A plethora of problems in mathematics and also in engineering are solved by finding the solutions of certain equations. For example, dynamics systems are mathematical model by difference or differential equations, and their solutions usually represent the states of the systems. Assume for the sake of simplicity that a time invariant system is driven by equation ̇x = f(x), where x is the state. Then the equilibrium states are determined by solving the equation f(x) = 0. Similar equations are used in the case of discrete systems. The unknowns of engineering equations can be functions (difference, differential, and integral equations), vectors (systems
of linear or non-linear algebraic equations), or real or complex numbers (single al-gebraic equations with single unknowns). Except in the special cases, the most commonly used solution methods are iterative – when starting from one or several initial approximations a sequence is constructed that converges to a solution of the
equation. Iteration methods are also applied for solving optimization problems. In such cases, the iteration sequences converge to an optimal solution of the problem at hand.

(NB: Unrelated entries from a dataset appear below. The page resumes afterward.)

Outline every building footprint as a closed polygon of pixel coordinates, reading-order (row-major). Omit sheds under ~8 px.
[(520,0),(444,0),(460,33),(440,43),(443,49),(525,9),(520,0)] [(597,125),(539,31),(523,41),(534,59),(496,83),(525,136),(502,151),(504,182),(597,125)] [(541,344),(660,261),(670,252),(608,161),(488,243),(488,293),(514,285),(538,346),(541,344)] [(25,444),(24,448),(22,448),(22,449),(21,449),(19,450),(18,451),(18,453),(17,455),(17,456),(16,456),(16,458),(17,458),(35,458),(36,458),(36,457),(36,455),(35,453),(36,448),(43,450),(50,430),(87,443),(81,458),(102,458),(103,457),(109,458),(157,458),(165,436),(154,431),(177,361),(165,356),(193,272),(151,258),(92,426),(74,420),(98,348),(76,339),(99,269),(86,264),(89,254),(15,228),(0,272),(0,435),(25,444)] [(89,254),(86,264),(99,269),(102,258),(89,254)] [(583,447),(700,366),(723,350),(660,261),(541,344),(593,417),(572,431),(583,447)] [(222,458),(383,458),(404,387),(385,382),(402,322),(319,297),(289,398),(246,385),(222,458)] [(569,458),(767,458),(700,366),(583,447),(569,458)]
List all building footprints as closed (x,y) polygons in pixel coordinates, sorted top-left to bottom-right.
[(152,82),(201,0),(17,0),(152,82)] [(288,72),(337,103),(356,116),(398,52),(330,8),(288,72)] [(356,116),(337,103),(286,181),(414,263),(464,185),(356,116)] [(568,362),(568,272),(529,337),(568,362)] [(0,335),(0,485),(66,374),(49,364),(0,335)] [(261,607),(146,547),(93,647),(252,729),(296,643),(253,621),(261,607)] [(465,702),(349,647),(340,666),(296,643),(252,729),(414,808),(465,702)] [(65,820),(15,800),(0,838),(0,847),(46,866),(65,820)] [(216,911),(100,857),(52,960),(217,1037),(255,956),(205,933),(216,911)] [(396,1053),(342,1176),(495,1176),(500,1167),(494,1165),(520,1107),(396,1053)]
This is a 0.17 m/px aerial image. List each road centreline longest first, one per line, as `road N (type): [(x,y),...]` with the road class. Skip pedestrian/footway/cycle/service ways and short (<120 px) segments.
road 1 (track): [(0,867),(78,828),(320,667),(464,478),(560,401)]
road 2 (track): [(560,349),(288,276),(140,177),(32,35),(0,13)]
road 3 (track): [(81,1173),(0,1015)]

Since all of these methods have the same recursive structure, they can be introduced and discussed in a general framework. In recent years, the study of general iteration schemes has included a substantial effort to identity properties of iteration schemes that will guarantee their convergence is some sense. A number of these results have used an abstract iteration scheme that consists of the recursive application of a point-to-set mapping. In this book, we are concerned with these types of results.

Each chapter contains several new theoretical results and important applications in engineering, in dynamic economic systems, in input-output systems, in the solution of non-linear and linear differential equations, and in optimization problems.